The goal of integrating our applications was to minimise direct dependencies between them. The preferred approach was to use events. In our case events were lightweight messages that represented something that had happened within the business and would be system agnostic. This was important as we did not want to expose the technical implementation of a system via events. Events were strictly a representation of business interactions (such as a contract being signed, a new employee starting etc.).

The chosen technology was Azure Event Grid, although given the chance to do it again, I would have used Azure Service Bus Topics.

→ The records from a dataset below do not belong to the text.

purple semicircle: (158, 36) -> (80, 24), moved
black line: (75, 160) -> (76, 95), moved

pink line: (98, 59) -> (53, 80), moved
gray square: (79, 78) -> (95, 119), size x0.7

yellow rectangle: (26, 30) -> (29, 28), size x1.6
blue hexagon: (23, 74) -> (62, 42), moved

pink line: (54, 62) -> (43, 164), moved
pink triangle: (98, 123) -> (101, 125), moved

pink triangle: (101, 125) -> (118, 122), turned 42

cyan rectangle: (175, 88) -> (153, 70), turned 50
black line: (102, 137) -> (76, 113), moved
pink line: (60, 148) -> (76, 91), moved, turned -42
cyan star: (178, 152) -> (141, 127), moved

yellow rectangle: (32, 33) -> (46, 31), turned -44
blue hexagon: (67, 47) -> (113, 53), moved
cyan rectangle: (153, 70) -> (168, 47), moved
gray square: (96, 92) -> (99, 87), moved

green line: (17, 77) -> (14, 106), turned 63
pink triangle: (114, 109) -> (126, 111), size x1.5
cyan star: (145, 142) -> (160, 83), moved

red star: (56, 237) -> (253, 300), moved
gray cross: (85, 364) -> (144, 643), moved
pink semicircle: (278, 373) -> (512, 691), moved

Initially, Azure Service Bus Queues did not feature in our plans. As we progressed and new requirements became clear, we realised we would need to create or update hundreds, and sometimes thousands, of tasks in one go.

Security

Securing our apps and infrastructure was an important aspect of the programme. It became clear to me fairly early on that we lacked expertise in Azure security and really needed to up our game. We engaged with Microsoft, external consultants as well as doing an incredible amount of self-learning, in order to come up with a security strategy that would work for us. You can learn more about Azure security in my article on Azure.

The Team

It is exciting to bring a talented team together to achieve something great, but it is not without its challenges. Developing so many applications simultaneously was difficult because we needed to build out the code libraries to support them as well as the shared service they would rely on. I'm a big believer in DRY (Don't Repeat Yourself) so looked to developing libraries of code to standardise the solutions to common problems. I also follow this philosophy in my own development.

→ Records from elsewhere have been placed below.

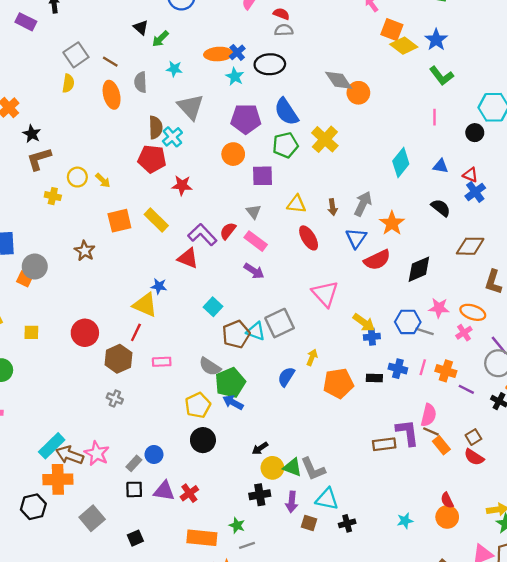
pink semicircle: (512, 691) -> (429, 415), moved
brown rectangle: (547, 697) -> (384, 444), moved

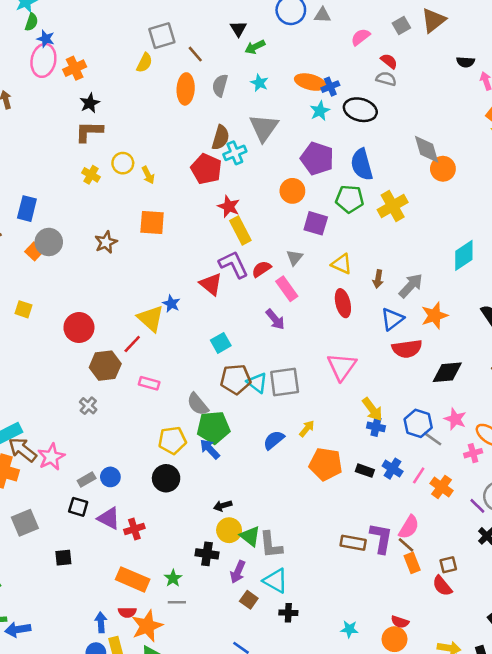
yellow rectangle: (156, 220) -> (240, 230), moved
purple line: (466, 389) -> (477, 506), moved
red semicircle: (447, 500) -> (400, 622), turned -63

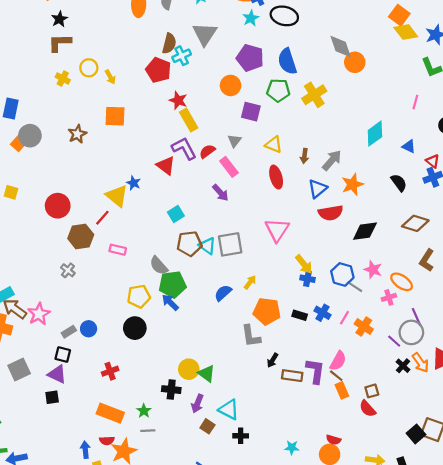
black arrow: (223, 506) -> (273, 360), moved, turned -40
purple triangle: (109, 518) -> (57, 374), moved
gray L-shape: (271, 545) -> (251, 336), moved

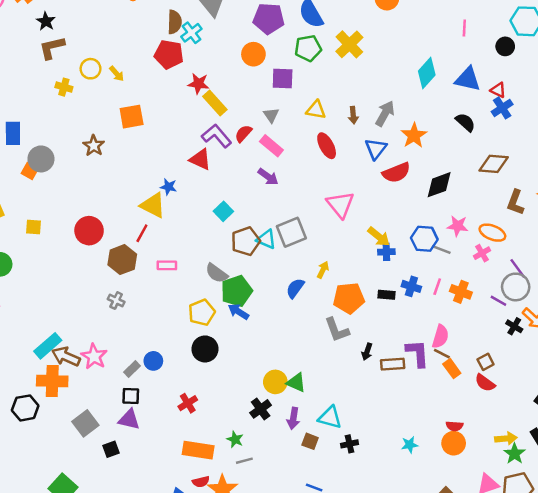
blue triangle: (409, 146) -> (468, 79), size x1.6
black cross: (171, 390) -> (261, 409), turned -30
black square: (52, 397) -> (111, 449), moved

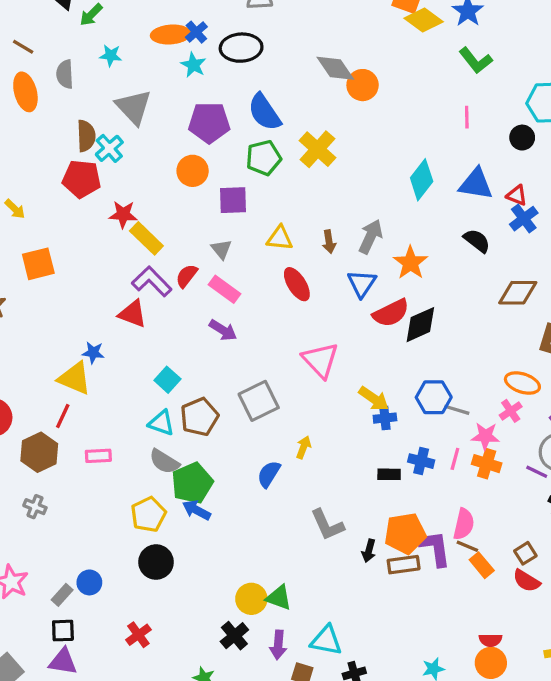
black diamond: (439, 185) -> (420, 325), moved
pink star: (457, 226) -> (485, 436), moved
cyan triangle: (266, 239) -> (161, 423), moved
orange pentagon: (349, 298) -> (405, 534), moved

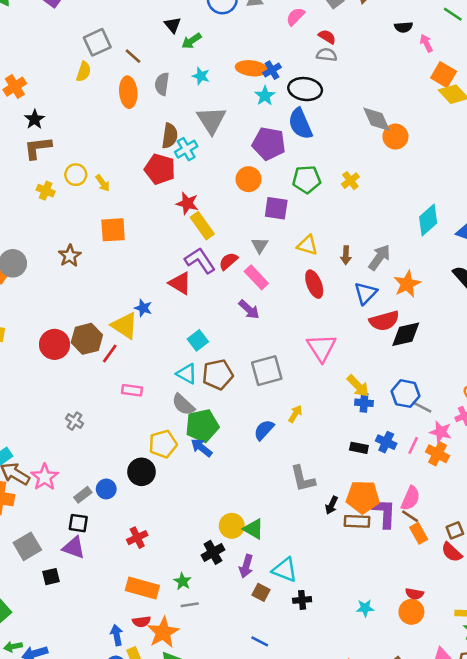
blue semicircle: (264, 112) -> (300, 124), moved
yellow cross: (318, 149) -> (350, 181), size x0.6
brown hexagon: (39, 452) -> (87, 339), moved
black circle: (156, 562) -> (142, 472), moved

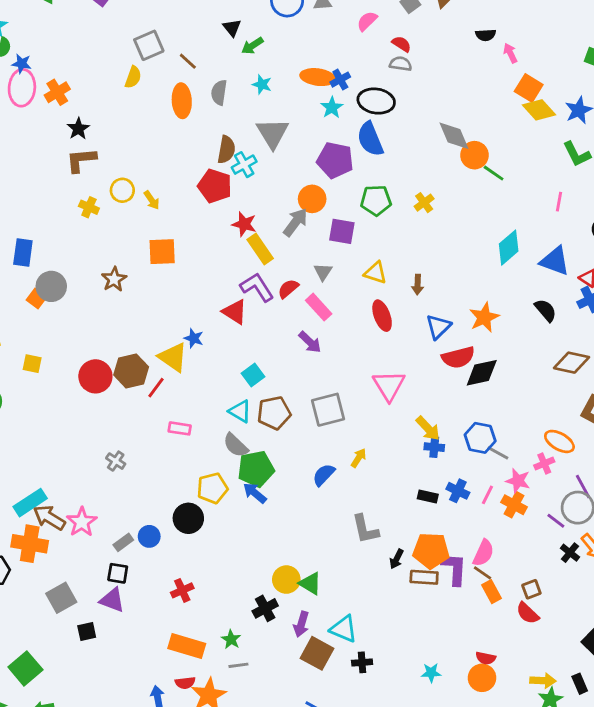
green line: (453, 14) -> (494, 173), moved
gray arrow: (379, 257) -> (295, 222), moved
brown square: (261, 592) -> (317, 653), size x1.6

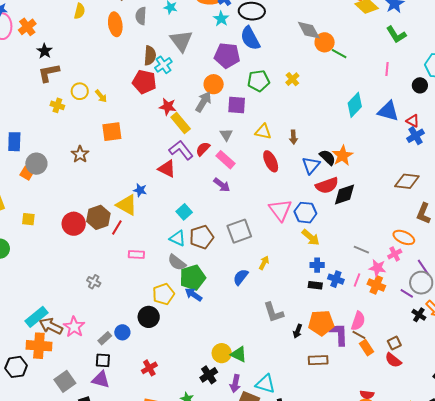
black semicircle: (546, 310) -> (328, 157), moved
blue hexagon: (480, 438) -> (305, 213), moved
blue cross: (434, 447) -> (317, 265), moved
brown rectangle: (424, 577) -> (318, 360), moved

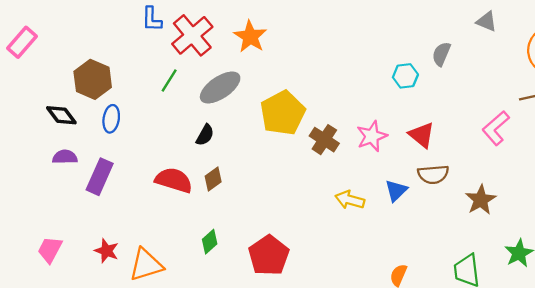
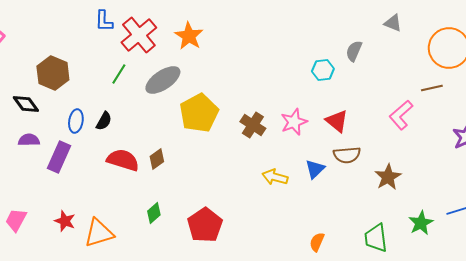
yellow pentagon: (283, 113) -> (199, 113), moved
blue ellipse: (111, 119) -> (76, 121), moved
black semicircle: (205, 135) -> (104, 121), moved

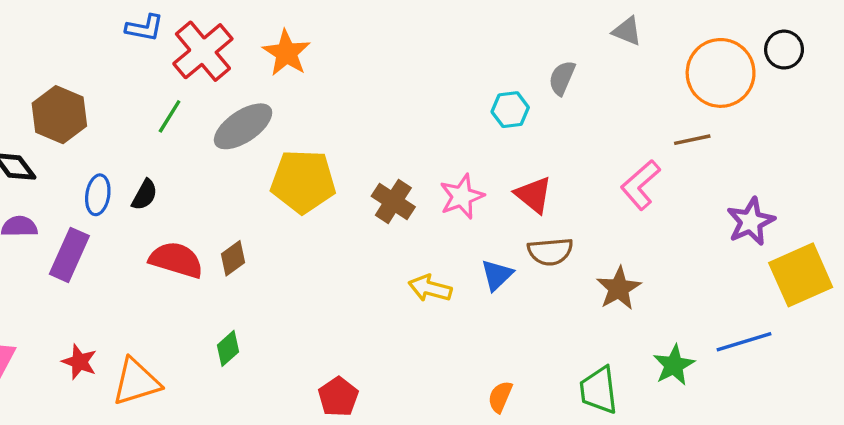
blue L-shape: (104, 21) -> (145, 28), turned -80
yellow pentagon: (199, 113) -> (303, 181), turned 30
red pentagon: (205, 225) -> (338, 397), moved, size x0.7

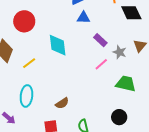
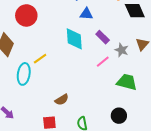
cyan diamond: (58, 45) -> (74, 39), moved
yellow line: (29, 63) -> (40, 59), moved
cyan ellipse: (26, 96) -> (24, 74), moved

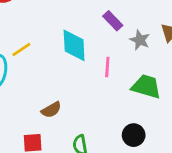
cyan diamond: (74, 39) -> (74, 45), moved
pink line: (103, 62) -> (107, 67), moved, turned -48

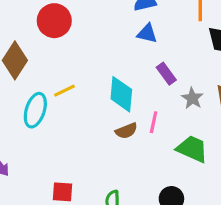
brown semicircle: (51, 110) -> (126, 131), moved

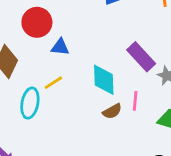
blue triangle: (147, 33) -> (60, 47), moved
purple rectangle: (166, 74) -> (141, 57), size x1.5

Keeping developers following a set of patterns without stifling creativity and innovation is very hard without being a complete micro-manager. Developers are talented and creative people and you stifle that at your peril. My response was to set the standards, but be prepared to adjust them if something better came along. My stipulation was that a change should be applied across the whole team and for that reason some good suggestions were not implemented. My motto was and still is:

Consistency is better than perfection

Of course I was not always successful. Unless you start with a clean sheet of paper and very well defined set of patterns, you'll be making compromises along the way. 

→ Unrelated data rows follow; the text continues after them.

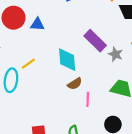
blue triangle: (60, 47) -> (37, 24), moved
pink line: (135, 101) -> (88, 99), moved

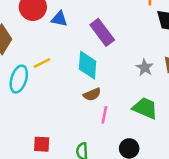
purple rectangle: (95, 41) -> (102, 32), moved

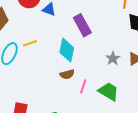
pink line: (104, 115) -> (83, 86), moved

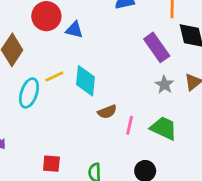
purple rectangle: (82, 25) -> (157, 47), moved
cyan diamond: (67, 50) -> (86, 81), moved

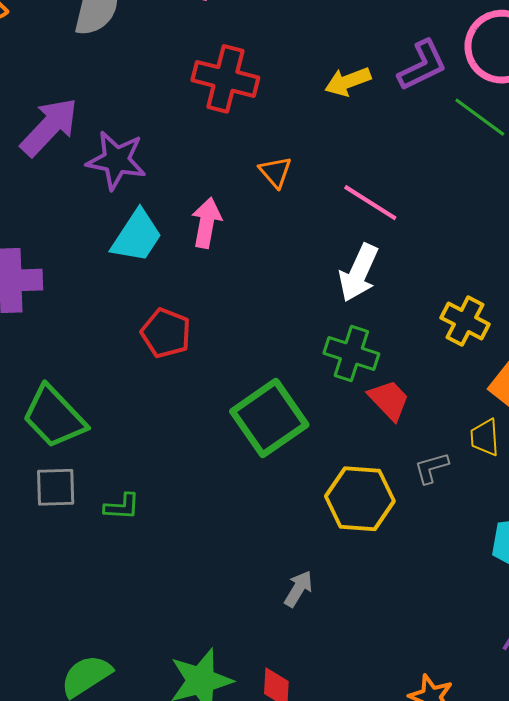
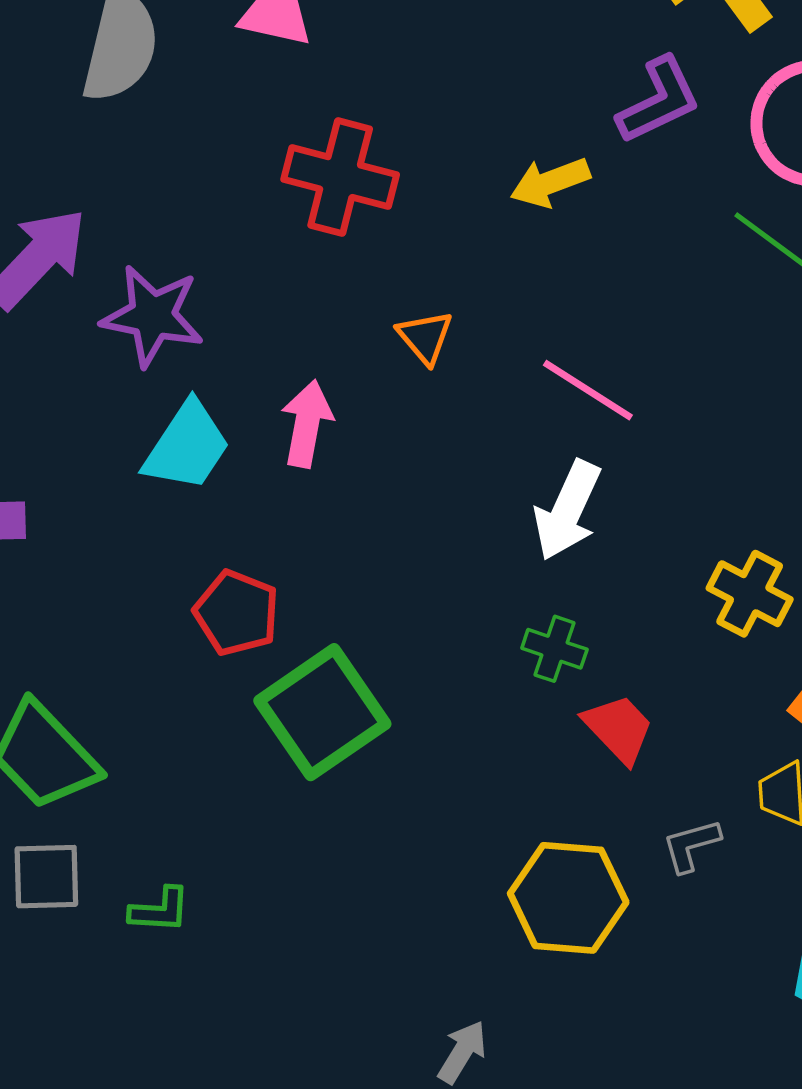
purple L-shape: (422, 65) -> (659, 100), moved
green cross: (351, 353) -> (554, 649), size x0.7
green square: (269, 418) -> (322, 712), moved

This is another case where AI could upend current thinking. The cost of large scale refactoring is steadily diminishing so maybe the team can get closer to perfection while maintaining consistency.

Another challenge with such a large team is making sure everyone feels engaged, heard and respected. A good chunk of my time was spent doing one-on-ones. So many meetings can be draining but it is important to connect with your colleagues, particularly when working remotely. Regular full team meetings, even virtually are a great way for everyone to feel more connected, to interact with others whom you may not normally talk to, and to feel like they're part of a real team. In person social events are also great if distance (or a flight budget) allows.

What I Learned

The thing that makes this programme stand out, looking back, is how many disciplines it stretched me across at once. I learned how to hire and build a team, and more importantly how to keep one cohesive when it doubled in size during a pandemic. I learned how to manage multiple concurrent streams of work without dropping any of them, which mostly came down to being honest with myself about what I could realistically manage in parallel. I got a deep, practical grounding in cloud-native architecture; not the MS Build "look how easy it is" version, but the version where you have to live with your decisions for years. I learned the Ops side of DevOps: infrastructure as code, backups, logging, monitoring, and all the things that don't matter until they really matter. And I learned that cost management in the cloud is its own discipline, quite distinct from budgeting for on-premises or SaaS software, and equally distinct from writing the code in the first place.

Most projects let you focus on one or two of these things. This one didn't, and that's why it shaped me more than anything else I've worked on.